▶ **WORK ITEM**
Extract every line of text read from all the records below, copying each one character for character, and leave the pictures out of your answer.

_ _ _ _ _ _ _

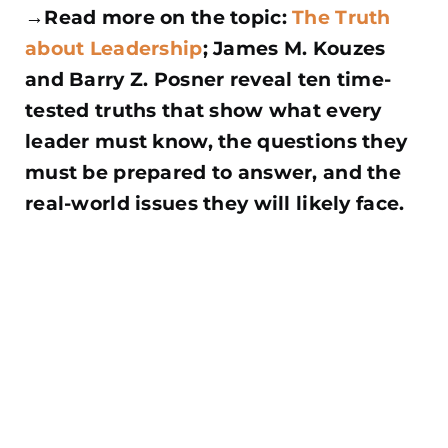
→Read more on the topic:
The Truth
about Leadership
; James M. Kouzes
and Barry Z. Posner reveal ten time-
tested truths that show what every
leader must know, the questions they
must be prepared to answer, and the
real-world issues they will
likely face.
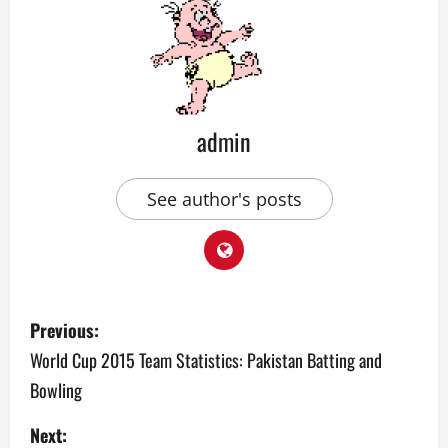
admin
See author's posts
P
Previous:
o
World Cup 2015 Team Statistics: Pakistan Batting and
Bowling
s
Next:
t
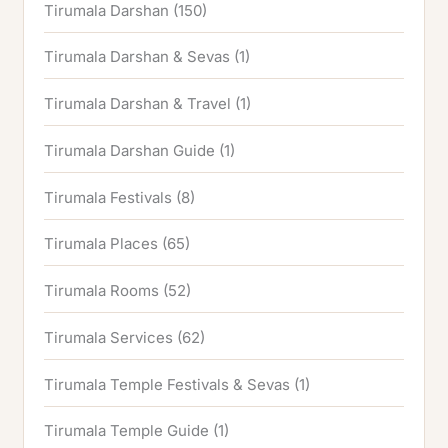
Tirumala Darshan
(150)
Tirumala Darshan & Sevas
(1)
Tirumala Darshan & Travel
(1)
Tirumala Darshan Guide
(1)
Tirumala Festivals
(8)
Tirumala Places
(65)
Tirumala Rooms
(52)
Tirumala Services
(62)
Tirumala Temple Festivals & Sevas
(1)
Tirumala Temple Guide
(1)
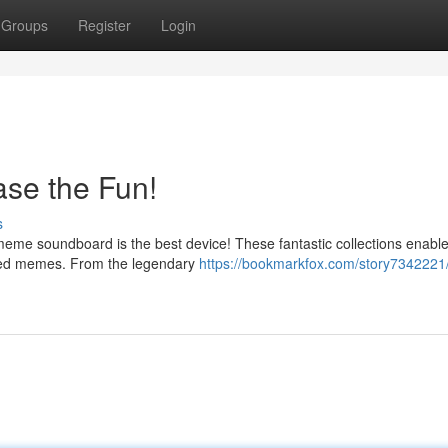
Groups
Register
Login
se the Fun!
s
eme soundboard is the best device! These fantastic collections enable
rred memes. From the legendary
https://bookmarkfox.com/story734222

_ _ _ _ _ _ _

▶ **RESULT**
→Read more on the topic:
The Truth
about Leadership
; James M. Kouzes
and Barry Z. Posner reveal ten time-
tested truths that show what every
leader must know, the questions they
must be prepared to answer, and the
real-world issues they will
likely face.
admin
See author's posts
P
Previous:
o
World Cup 2015 Team Statistics: Pakistan Batting and
Bowling
s
Next:
t
Tirumala Darshan
(150)
Tirumala Darshan & Sevas
(1)
Tirumala Darshan & Travel
(1)
Tirumala Darshan Guide
(1)
Tirumala Festivals
(8)
Tirumala Places
(65)
Tirumala Rooms
(52)
Tirumala Services
(62)
Tirumala Temple Festivals & Sevas
(1)
Tirumala Temple Guide
(1)
Groups
Register
Login
se the Fun!
s
eme soundboard is the best device! These fantastic collections enable
rred memes. From the legendary
https://bookmarkfox.com/story734222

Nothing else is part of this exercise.